The Sky This Week - Thursday November 27 to Thursday December 4

The Last Quarter Moon is Saturday November 29.   Venus returns to the evening sky. Mars is easily visible in the early evening.  Jupiter is prominent in the morning sky. Comet C/2102 K1 PanSTARRS is still visible in small telescopes in the early evening.

The Last Quarter Moon is Saturday November 29. The Moon is at perigee, when it is closest to the Earth, on November the 28th.

Evening sky on Saturday November 29 looking west as seen from Adelaide at 21:00 (9:00 pm) ACDST in South Australia.  The Moon is close to Jupiter. Similar views will be seen elsewhere at the equivalent local time (click to embiggen).

Venus is very difficult to see low on the western horizon in the twilight. At civil twilight, half an hour after sunset, it is a mere 3 finger-widths above the horizon. While Venus is bright it might be pssible to see not long after sunset, but you will need a flat, clear horizon like the ocean to see it.

 Mars  is easily seen in the western evening sky, setting just before midnight. Mars was at opposition, when it is biggest and brightest, on the 9th of April, and is still  readily distinguishable as the bright red/orange object above the western horizon in the early evening.

Mars is still in the constellation of  Sagittarius, but enters the constellation of  Capricornius by the end of the week.

Morning sky on Sunday November 30 looking north as seen from Adelaide at 5:00 am ACDST.  Jupiter is above the north-east horizon. (click to embiggen).

Saturn is lost in the twilight.
Mercury  is ilost in the twilight.

 Jupiter  rises higher in the morning sky, and now is easy to see above the horizon before twilight. Jupiter is the brightest object above the northern horizon. It is now not far from the bright star Regulus in the sickle of Leo (this forms the head of the constellation of the  Lion).

It is now high enough for good telescopic observation before astronomical twilight.

Evening sky on Saturday November 29 looking south  as seen from Adelaide at 21:00 (9:00 pm) ACDST in South Australia. Comet C/2012 K1 PanSTARRS above Achernar.  Similar views will be seen elsewhere at the equivalent local time (click to embiggen).
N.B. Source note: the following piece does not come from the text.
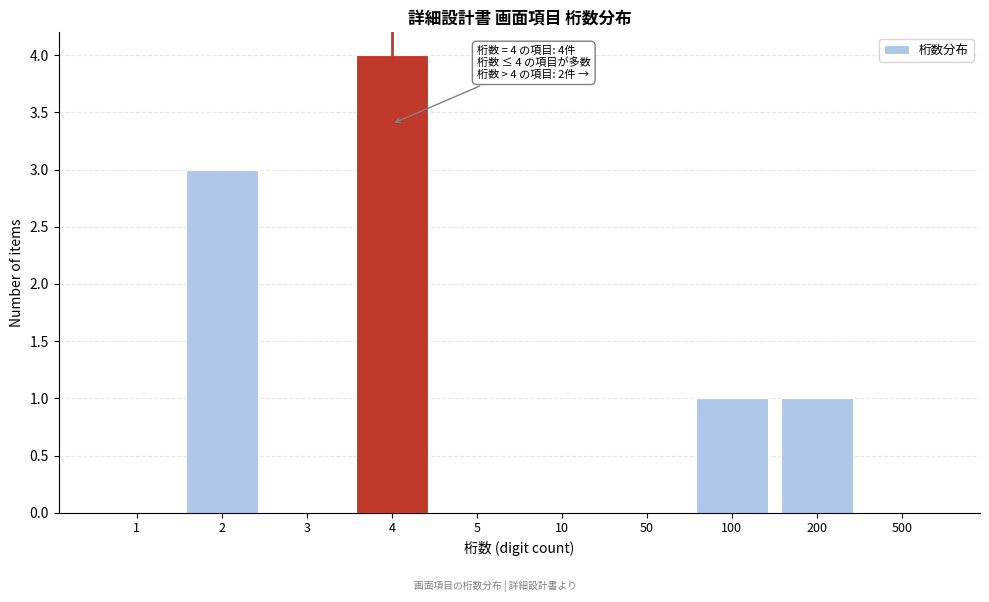

Reading left to right, extract all data points from this chart.

1=0	2=3	3=0	4=4	5=0	10=0	50=0	100=1	200=1	500=0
Comet C/2012 K1 PanSTARRS is visible in the evening sky from around 8 pm. With the Moon gone from the evening sky. It has now faded to where it is no longer visible in binoculars, but is still visible in even small amateur scopes under dark sky conditions.

At magnitude 8.0 you will need to let your eyes adapt to darkness to see the comet clearly.

There are lots of interesting things in the sky to view with a telescope. Especially with Mars prominent in the early evening sky.  If you don't have a telescope, now is a good time to visit one of your local astronomical societies open nights or the local planetariums.

Printable PDF maps of the Eastern sky at 10 pm AEST, Western sky at 10 pm AEST. For further details and more information on what's up in the sky, see Southern Skywatch.

Cloud cover predictions can be found at SkippySky.


I was lucky enough to see a spectacular comet (?) at 1am Sunday 30 November in canberra looking west. The moon was setting and had a red glow to it. And then without warning a bright light appeared and trailed diagonally (N-S) towards the horizon. As it grew bigger it turned from a white/golden glow to a stunning bright green. It then faded out.

This piqued my curiosity and I would love to know more about what I saw!